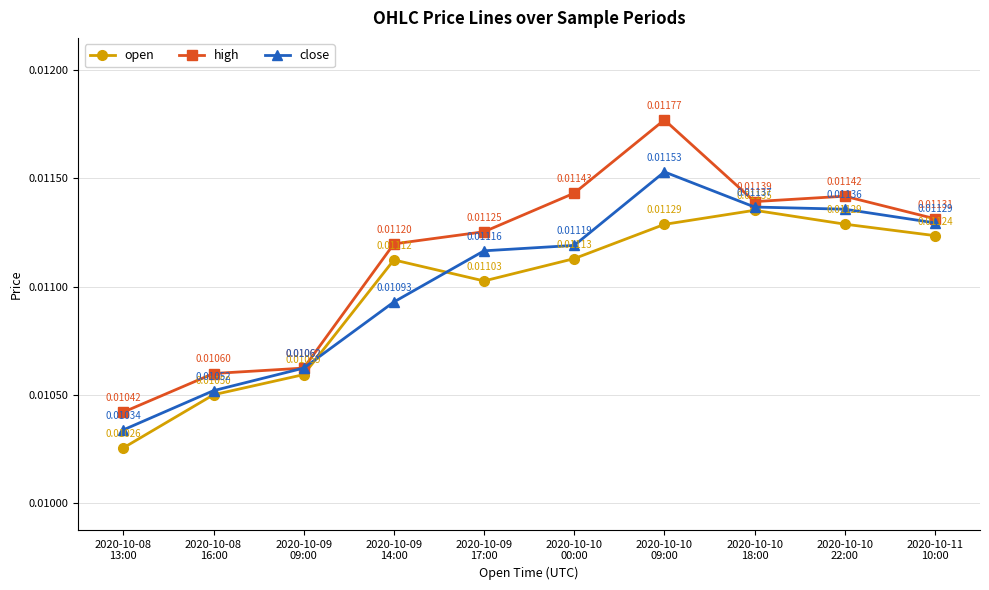

True or false: close has more than 0 points higher than both neighbors.

True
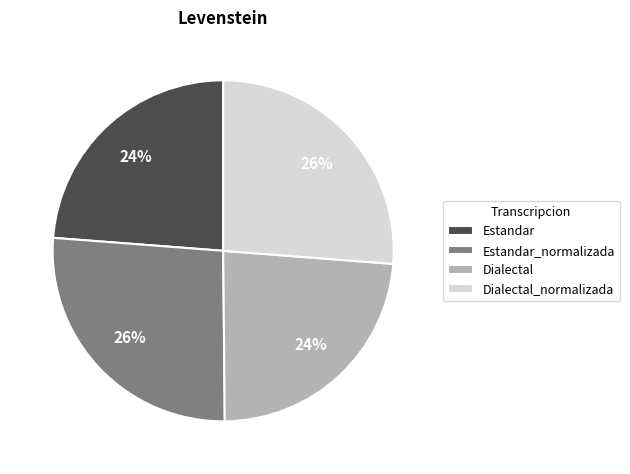

Is there any slice that represents more than half of the pie?

No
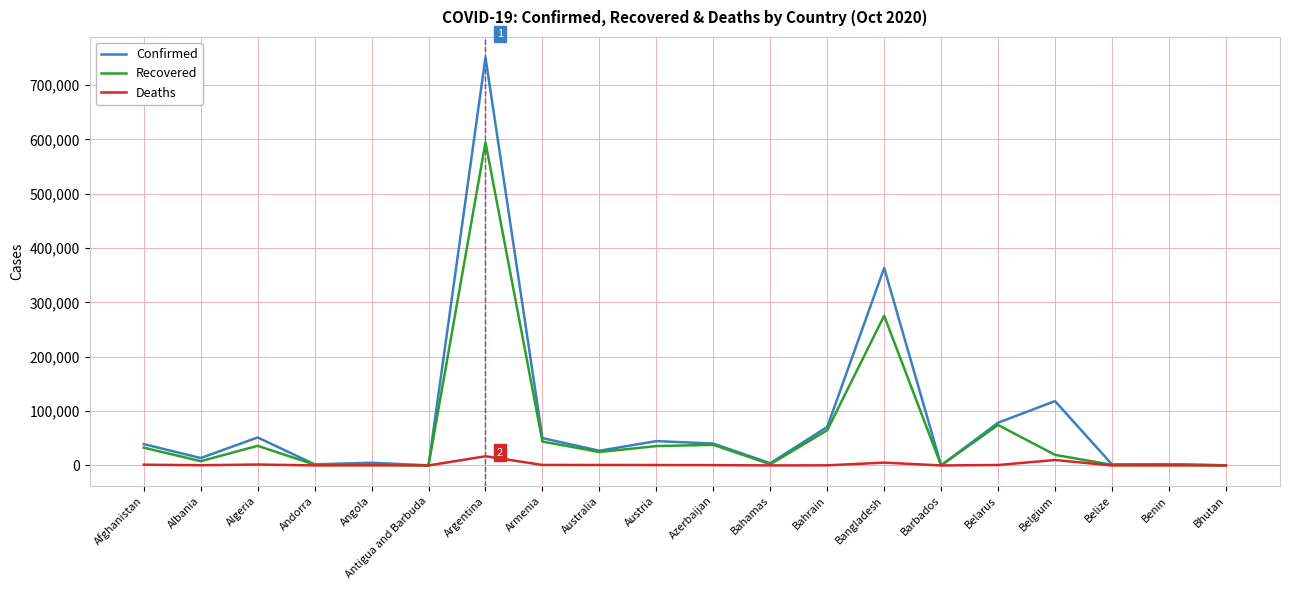

Which series has the widest spread of values?

Confirmed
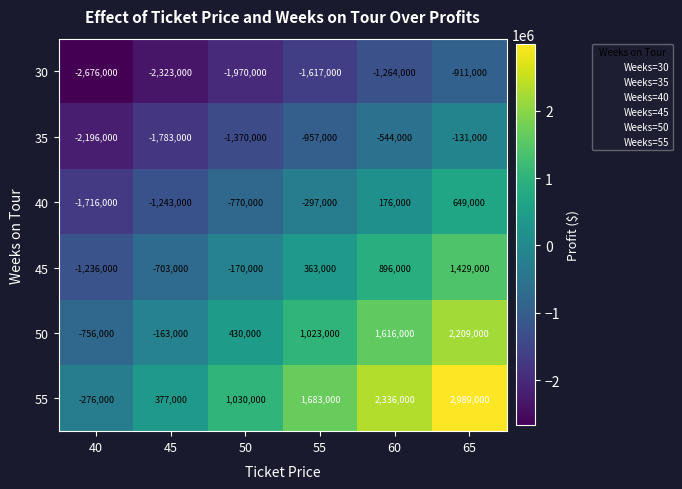

At which category is the sum across all series the highest?

65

* [Problem requirements]
Set down the lines above word for word, leaving out the pictures.

* [Answer for the task]
True or false: close has more than 0 points higher than both neighbors.

True

Is there any slice that represents more than half of the pie?

No

Which series has the widest spread of values?

Confirmed

At which category is the sum across all series the highest?

65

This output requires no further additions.